A little lesson on con artists...
The economy is going down the tubes, and we all should be concerned with the future of our personal finances. For years, I've been interested in the confidence game and the simple ways that, by playing on the greed of the average man you can con him out of his entire life savings. You see, it was his greed that set him up to get taken anyway, he is presented with an opportunity, it was just outside of he usual realm of the law, and he knew there was some risk involved. There are thousands of cons and thousands of ways that, over history, we have seen that wolf in sheep's clothing betray a fellow man in order to gain some money. These days, people are desperate and in need of that quick dollar more than ever. In recent news, we've seen life savings be thrown away to nigerian scams, and a white collar stock swindler take the public for over fifty billion dollars. Don't let greed get the best of you. A con artist will play on the emotions of the mark (victim) and use pressure to force the mark to make a quick decision without reading the fine print. And the payoff seems so worth it, it's easy to get caught up in the scam.
Keep your nose clean. If it sounds too good to be true, it is!
Although the classic cons are really a thing of art, these days, the public seems so caught up in getting something for nothing, the most basic scams are working every
day to swindle people out of millions. Here are a few popular cons to watch out for.
Credit card Phone Scam: An official sounding person alerts you over the phone and needs to check on some "unauthorized charges" on your credit card. You give them your number and you're screwed. They might say something like, they need to verify insurance, or knock off some overage charges that they accidentally gave you. Don't ever give your credit or phone card numbers to anyone.
City Inspector: An “inspector” says he needs to check plumbing, wiring, termites, or some problem that your house is having and could be effecting the rest of the neighborhood. He finds a “serious” problem that requires labor, but offers to have a friend do the repair work immediately. It's amazing who we will let in our house and just give our money to, simply because they have a clipboard and a nametag. It takes five seconds to research a dude's company. Be sure to use your phone book and not his business card. He could be a George Costanza pulling a Vandalay industries on you.

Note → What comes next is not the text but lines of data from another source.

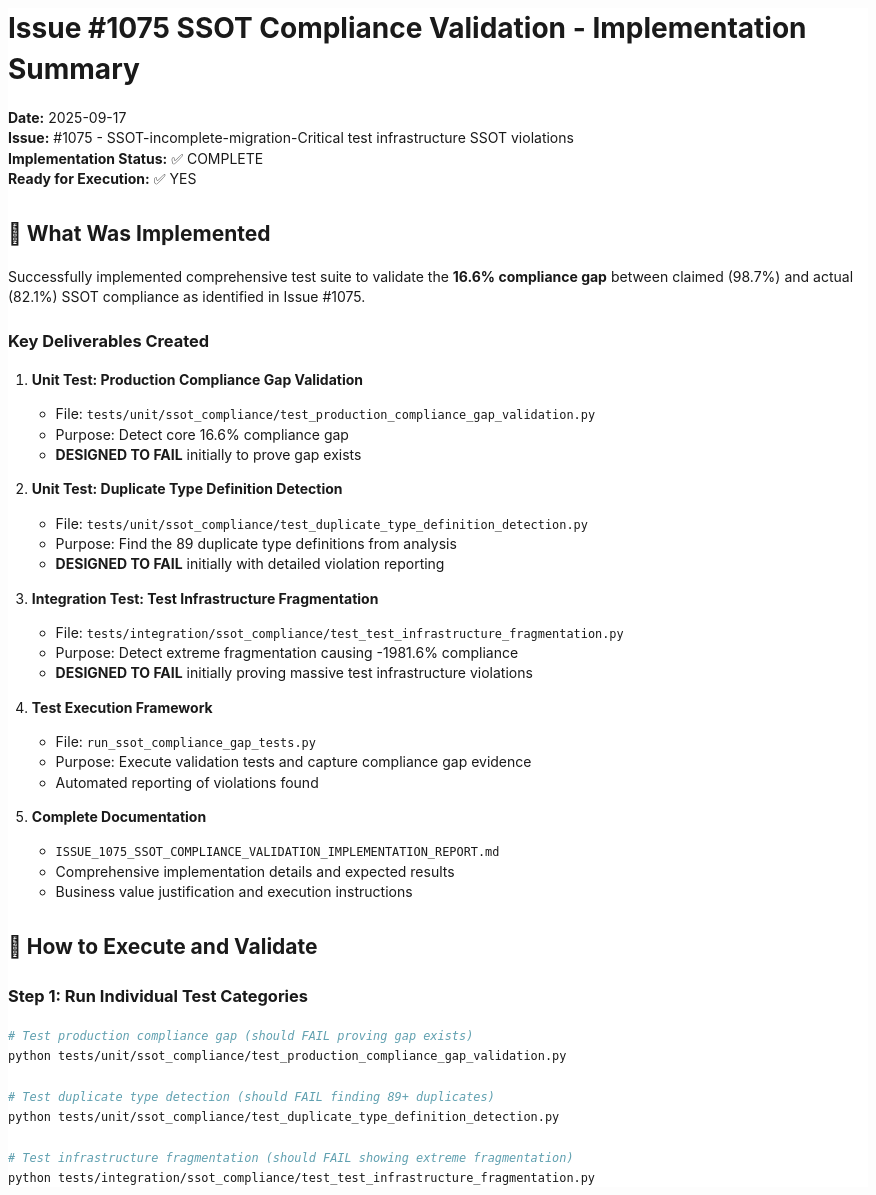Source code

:# Issue #1075 SSOT Compliance Validation - Implementation Summary

**Date:** 2025-09-17  
**Issue:** #1075 - SSOT-incomplete-migration-Critical test infrastructure SSOT violations  
**Implementation Status:** ✅ COMPLETE  
**Ready for Execution:** ✅ YES

## 🎯 What Was Implemented

Successfully implemented comprehensive test suite to validate the **16.6% compliance gap** between claimed (98.7%) and actual (82.1%) SSOT compliance as identified in Issue #1075.

### Key Deliverables Created

1. **Unit Test: Production Compliance Gap Validation** 
   - File: `tests/unit/ssot_compliance/test_production_compliance_gap_validation.py`
   - Purpose: Detect core 16.6% compliance gap
   - **DESIGNED TO FAIL** initially to prove gap exists

2. **Unit Test: Duplicate Type Definition Detection**
   - File: `tests/unit/ssot_compliance/test_duplicate_type_definition_detection.py` 
   - Purpose: Find the 89 duplicate type definitions from analysis
   - **DESIGNED TO FAIL** initially with detailed violation reporting

3. **Integration Test: Test Infrastructure Fragmentation**
   - File: `tests/integration/ssot_compliance/test_test_infrastructure_fragmentation.py`
   - Purpose: Detect extreme fragmentation causing -1981.6% compliance
   - **DESIGNED TO FAIL** initially proving massive test infrastructure violations

4. **Test Execution Framework**
   - File: `run_ssot_compliance_gap_tests.py`
   - Purpose: Execute validation tests and capture compliance gap evidence
   - Automated reporting of violations found

5. **Complete Documentation**
   - `ISSUE_1075_SSOT_COMPLIANCE_VALIDATION_IMPLEMENTATION_REPORT.md`
   - Comprehensive implementation details and expected results
   - Business value justification and execution instructions

## 🚀 How to Execute and Validate

### Step 1: Run Individual Test Categories

```bash
# Test production compliance gap (should FAIL proving gap exists)
python tests/unit/ssot_compliance/test_production_compliance_gap_validation.py

# Test duplicate type detection (should FAIL finding 89+ duplicates)  
python tests/unit/ssot_compliance/test_duplicate_type_definition_detection.py

# Test infrastructure fragmentation (should FAIL showing extreme fragmentation)
python tests/integration/ssot_compliance/test_test_infrastructure_fragmentation.py
```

Contest Winner: You won!, you must send money for postage, taxes, registration, or call for details. This could add up to hundreds or even thousands. Do not send any money. Never pay for a “free” prize. You will receive nothing but an excuse and then a request for "just a little more money" to release the item, or to help clear customs. This scam is super common, and since they usually ask for smaller amounts of money, they go on not getting reported.

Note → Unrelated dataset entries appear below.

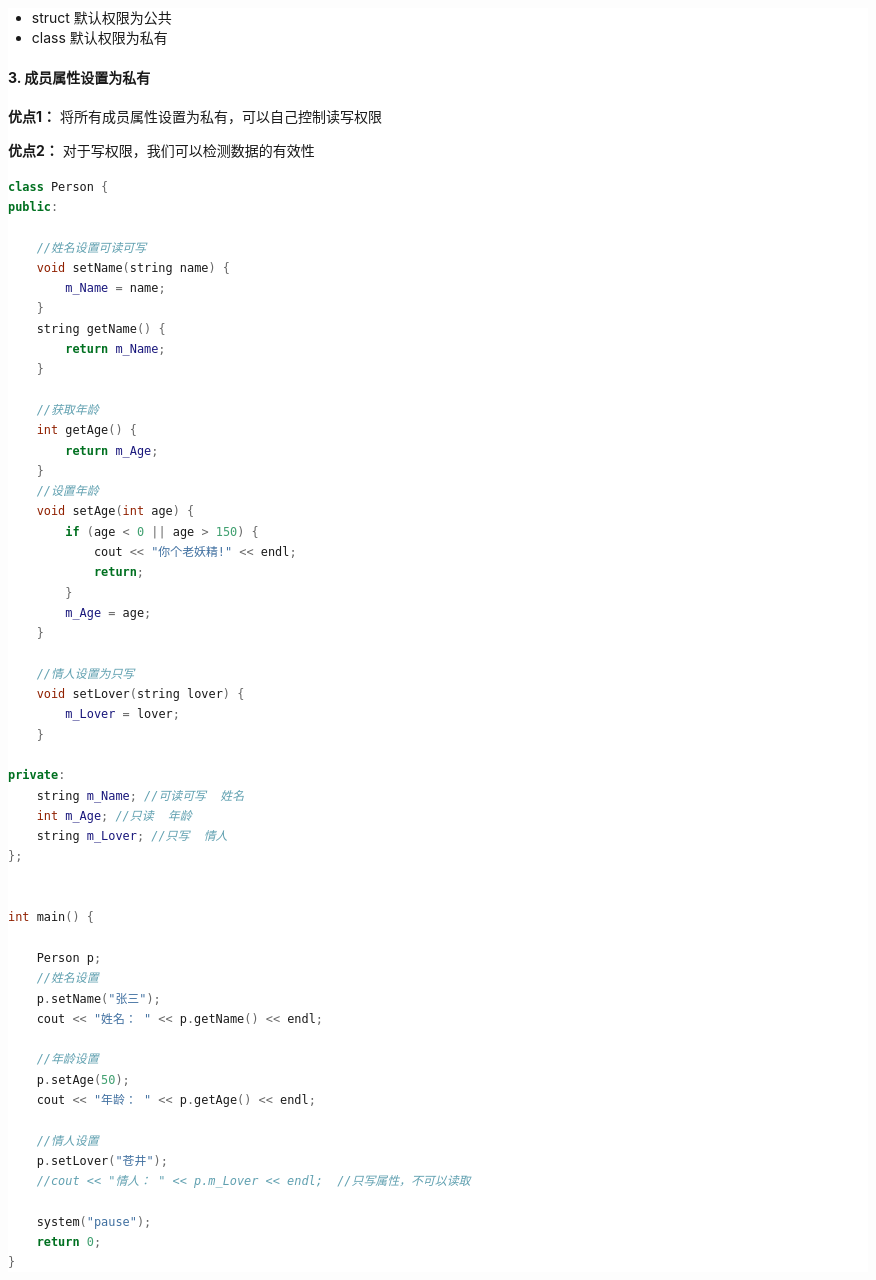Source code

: * struct 默认权限为公共
* class   默认权限为私有
#### 3. 成员属性设置为私有

**优点1：** 将所有成员属性设置为私有，可以自己控制读写权限

**优点2：** 对于写权限，我们可以检测数据的有效性

```cpp
class Person {
public:

	//姓名设置可读可写
	void setName(string name) {
		m_Name = name;
	}
	string getName() {
		return m_Name;
	}

	//获取年龄 
	int getAge() {
		return m_Age;
	}
	//设置年龄
	void setAge(int age) {
		if (age < 0 || age > 150) {
			cout << "你个老妖精!" << endl;
			return;
		}
		m_Age = age;
	}

	//情人设置为只写
	void setLover(string lover) {
		m_Lover = lover;
	}

private:
	string m_Name; //可读可写  姓名
	int m_Age; //只读  年龄
	string m_Lover; //只写  情人
};


int main() {

	Person p;
	//姓名设置
	p.setName("张三");
	cout << "姓名： " << p.getName() << endl;

	//年龄设置
	p.setAge(50);
	cout << "年龄： " << p.getAge() << endl;

	//情人设置
	p.setLover("苍井");
	//cout << "情人： " << p.m_Lover << endl;  //只写属性，不可以读取

	system("pause");
	return 0;
}
```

Lotteries: This may sound stupid, but it happens. A person offers to sell a winning lottery ticket, maybe cause they're not a US citizen and they cant collect. Or a more official sounding one is when a “law firm” says that someone has left you a winning lottery ticket, but you must send money so a computer can verify your identity. There may even BE a ticket. It's a fake, but you don't know that, and you're about to make a bunch of money if you give them their fee for being the handlers right?
Medical Products: It's not that hard to get a "target" list of people with a certain ailment. Health, beauty care, “cures,” or magic diets are offered by mail or e-mail. These will be cures or products targeted to help. Once they have your money sudden extra fees may crop up and your product will never get there without the extra money. It will never get there at all anyway.
900 Number: This one was big in the nineties. 900 numbers are legitimate, but the call may cost more than advertised. You will most likely be put on hold to add to the bill, and many products are worthless. But as long as you're on the phone, you're giving away money.
Internet ‘Phishing’ Scams: An e-mail is sent to you from a business, organization, or government agency asking you to update or validate information about your account. That's it! The message asks you to respond immediately. And for security reasons, it asks you to not open any attachment, reply, or click on links within the message. It will sound official and probably make perfect sense. Next thing you know your account is drained.
Obituary: If you've had a recent death in the family, all it takes is somebody with a newspaper to scam you. Playing on your grief. A COD box arrives with a product for “your recently deceased who-ever.” It's something that so-and-so ordered before they died and you need to pay for it now. Pay for it, open it, it's empty. The messenger was an imposter. And you're burnt.
Again, there are thousands of ways people get scammed out of tons of money. The key is to be smart and do background checks. They say 'you can't con an honest john'. If thats true, then remember that you're never going to get something for nothing, and these days everybody is trying to pull a fast one.